*WORK REQUEST:* Copy out the lines below that hold the word "reasonable".

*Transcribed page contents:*
◇ ◇ ◇
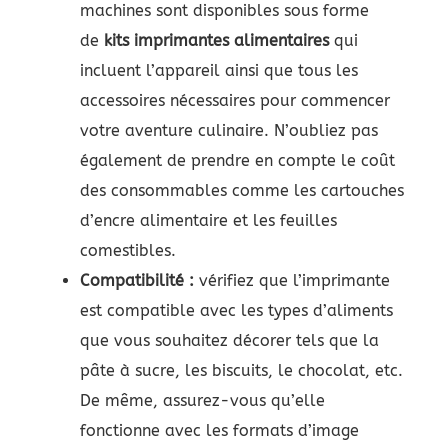
machines sont disponibles sous forme
de
kits imprimantes alimentaires
qui
incluent l’appareil ainsi que tous les
accessoires nécessaires pour commencer
votre aventure culinaire. N’oubliez pas
également de prendre en compte le coût
des consommables comme les cartouches
d’encre alimentaire et les feuilles
comestibles.
Compatibilité :
vérifiez que l’imprimante
est compatible avec les types d’aliments
que vous souhaitez décorer tels que la
pâte à sucre, les biscuits, le chocolat, etc.
De même, assurez-vous qu’elle
fonctionne avec les formats d’image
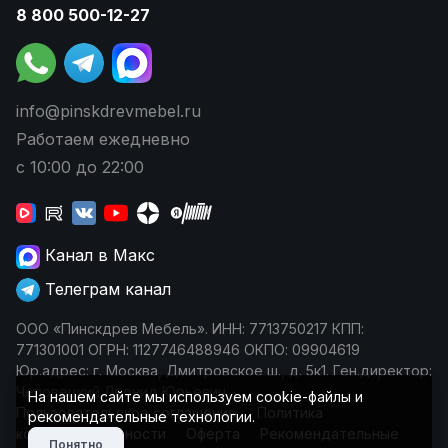
8 800 500-12-27
info@pinskdrevmebel.ru
Работаем ежедневно
с 10:00 до 22:00
Канал в Макс
Телеграм канал
ООО «Пинскдрев Мебель». ИНН: 7713750217 КПП:
771301001 ОГРН: 1127746488946 ОКПО: 09904619
Юр.адрес: г. Москва, Дмитровское ш., д. 5к1. Ген.директор:
Чеповецкий Леонид Юрьевич
На нашем сайте мы используем cookie-файлы и
Пользовательское соглашение
Политика
рекомендательные технологии.
конфиденциальности
Оферта
Рекомендательные
Понятно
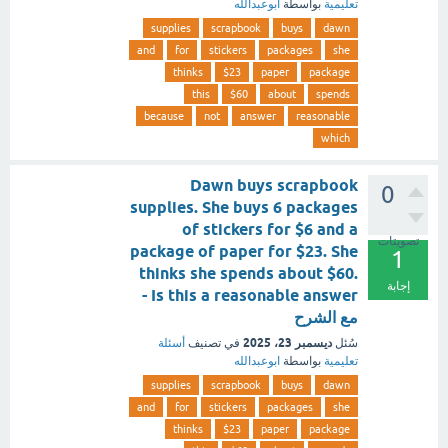
تعليمية
بواسطة
ابوعبدالله
supplies
scrapbook
buys
dawn
and
for
stickers
packages
she
thinks
$23
paper
package
this
$60
about
spends
because
not
answer
reasonable
which
Dawn buys scrapbook
0
supplies. She buys 6 packages
of stickers for $6 and a
تصويتات
package of paper for $23. She
1
thinks she spends about $60.
إجابة
Is this a reasonable answer -
مع الشرح
ديسمبر 23، 2025
سُئل
في تصنيف
أسئلة
تعليمية
بواسطة
ابوعبدالله
supplies
scrapbook
buys
dawn
and
for
stickers
packages
she
thinks
$23
paper
package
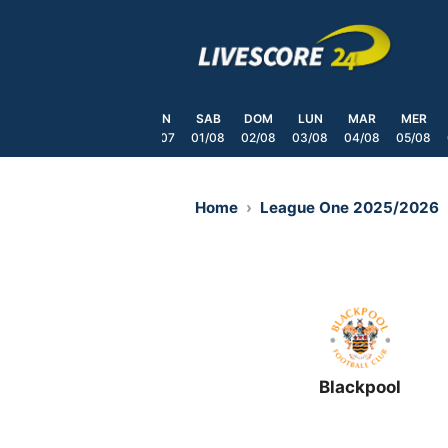
Skip
to
content
MAR
MER
GIO
VEN
SAB
DOM
LUN
MAR
MER
8/07
29/07
30/07
31/07
01/08
02/08
03/08
04/08
05/08
Home
League One 2025/2026
Blackpool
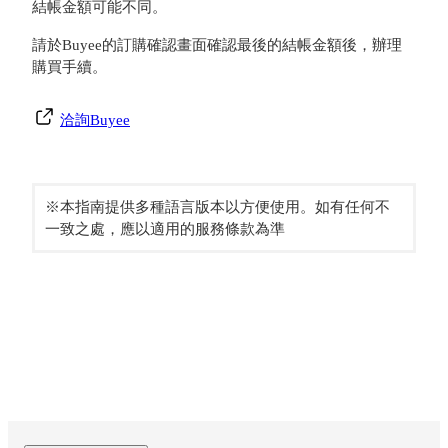
結帳金額可能不同。
請於Buyee的訂購確認畫面確認最後的結帳金額後，辦理
購買手續。
洽詢Buyee
※本指南提供多種語言版本以方便使用。如有任何不
一致之處，應以適用的服務條款為準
◇ ◇ ◇
*OUTPUT OF THE EXERCISE:*
reasonable
Is this a reasonable answer -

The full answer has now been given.